Résumé :  La théorie mathématique des catégories et des topos est un élément important de notre monde contemporain qui a pour certains philosophes un fondement ontologique marqué. Depuis son invention dans les années 1950 par Eilenberg et MacLane, la théorie des catégories s’est introduite dans toutes les branches des mathématiques et les fondements de la physique. Elle a croisé le regard des philosophes et est à l’origine de l’équation badiolienne maintes fois commentée « mathématiques = ontologie ». Le programme de travail que nous proposons ici repose sur l'étude de ces relations et fondements dans le cas particulier d'une « ontologie plate » où toutes les choses sont prises sans détermination, ni qualités. Peu de mathématiciens travaillent avec des catégories, c'est-à-dire des structures faites d'objets et de morphismes, de choses et de flèches, qui satisfont quelques règles élémentaires, mais tous utilisent aujourd’hui dans leur pratique la notion de catégorie. De l'autre côté, des philosophes cherchent à comprendre ce que les mathématiques disent à mots couverts. La tâche première de notre programme est donc d'ouvrir un espace d'échanges entre ces deux communautés afin d'éclairer l'idée défendue par certains philosophes que la théorie des catégories détient une telle puissance qu'elle semble se développer comme une exposition de l'ontologie toute entière et de construire une théorie catégorielle dans le cas de l'ontologie plate.

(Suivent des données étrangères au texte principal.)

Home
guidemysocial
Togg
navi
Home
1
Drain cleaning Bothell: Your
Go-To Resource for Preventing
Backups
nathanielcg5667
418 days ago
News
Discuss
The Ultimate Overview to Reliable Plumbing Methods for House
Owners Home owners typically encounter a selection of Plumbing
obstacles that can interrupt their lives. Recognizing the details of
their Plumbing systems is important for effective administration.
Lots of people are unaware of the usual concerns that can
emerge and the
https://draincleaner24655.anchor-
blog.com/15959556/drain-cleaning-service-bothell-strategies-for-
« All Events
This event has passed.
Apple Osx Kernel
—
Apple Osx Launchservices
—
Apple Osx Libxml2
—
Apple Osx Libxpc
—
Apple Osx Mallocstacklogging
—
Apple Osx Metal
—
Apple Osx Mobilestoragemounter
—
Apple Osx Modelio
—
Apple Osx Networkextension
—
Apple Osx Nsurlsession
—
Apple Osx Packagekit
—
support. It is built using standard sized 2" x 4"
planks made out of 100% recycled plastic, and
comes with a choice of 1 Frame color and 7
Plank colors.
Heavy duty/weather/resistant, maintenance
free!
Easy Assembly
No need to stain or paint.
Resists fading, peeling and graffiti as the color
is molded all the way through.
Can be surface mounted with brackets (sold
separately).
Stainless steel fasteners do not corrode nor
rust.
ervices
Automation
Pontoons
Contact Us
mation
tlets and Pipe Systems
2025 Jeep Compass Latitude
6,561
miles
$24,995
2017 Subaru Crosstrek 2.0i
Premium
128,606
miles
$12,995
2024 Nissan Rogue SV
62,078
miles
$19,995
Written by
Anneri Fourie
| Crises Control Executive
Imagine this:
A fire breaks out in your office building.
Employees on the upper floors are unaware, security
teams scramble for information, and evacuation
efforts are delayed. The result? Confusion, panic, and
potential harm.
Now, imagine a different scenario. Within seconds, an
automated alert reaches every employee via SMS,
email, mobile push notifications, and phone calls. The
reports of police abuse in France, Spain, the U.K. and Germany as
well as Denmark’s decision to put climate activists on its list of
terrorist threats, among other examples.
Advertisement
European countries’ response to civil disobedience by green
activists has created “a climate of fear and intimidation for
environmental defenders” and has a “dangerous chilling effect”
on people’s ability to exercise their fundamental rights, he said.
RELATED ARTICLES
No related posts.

Cette idée d'ontologie plate apparaît récemment dans l'ouvrage de Manuel De Landa (Intensive Science and Virtual Philosophy, 2002) pour désigner des pensées qui ne visent aucune hiérarchie et posent entre les choses du monde une stricte égalité ontologique. Elle partage avec le formalisme mathématique des catégories la candeur des univers étales.
Il s'agit donc d'abord de préciser ce qu'est une chose et ce qui la distingue des objets. Puis constatant que l'univers dans lequel nous vivons n'est pas un univers plat, mais un univers fait d'intensités, de torsions, de ramifications, d'affects et d’autres espèces de détermination, nous interrogerons les conditions de passage d'un monde plat où toutes les choses sont égales à un univers modelé par des collections d'objets déterminés. Nous mènerons donc, en collaboration avec des spécialistes, une série d'études pluridisciplinaires centrées sur le problème du passage d’une ontologie plate à un univers déterminé d’objets, de la notion de champ ontologique, du produit de certaines entités mathématiques qui ne se justifie qu'en théorie des catégories, de l’émergence de la logique et du topologique.
Il s'agit ensuite de montrer que le problème ontologique de l'objet en relation avec la théorie des topos et des catégories est au cœur du renouvellement de la philosophie contemporaine, des philosophies de la différence au réalisme spéculatif. Car la question centrale de la finitude, de la nécessité de la contingence, du virtuel, des questions relatives à la dualité et ses formes contemporaines (dualités des bosons et des fermions, des supercordes, dualités de Kolmogorov, de Poincaré, de Stone et de Tannaka-Krein) installent la pensée dans un tout autre rapport à l'expérience du monde, un rapport nouveau à la rationalité scientifique et au matérialisme. Je propose donc une série de relecture de textes de philosophie d'Alain Badiou, Ray Brassier, Levi Bryant, Gilles Châtelet, Gilles Deleuze, Tristan Garcia, Graham Harman, François Laruelle et Bruno Latour, ainsi que des textes de mathématiciens ou de physiciens catégoriciens comme Alexandre Gothendieck, William Lawvere, Louis Crane ou David Yetter.
Ces analyses permettront de défaire les liens de la théorie des catégories et du monde des choses et des univers d’objets, et de reconsidérer le partage entre mathématiques et ontologie.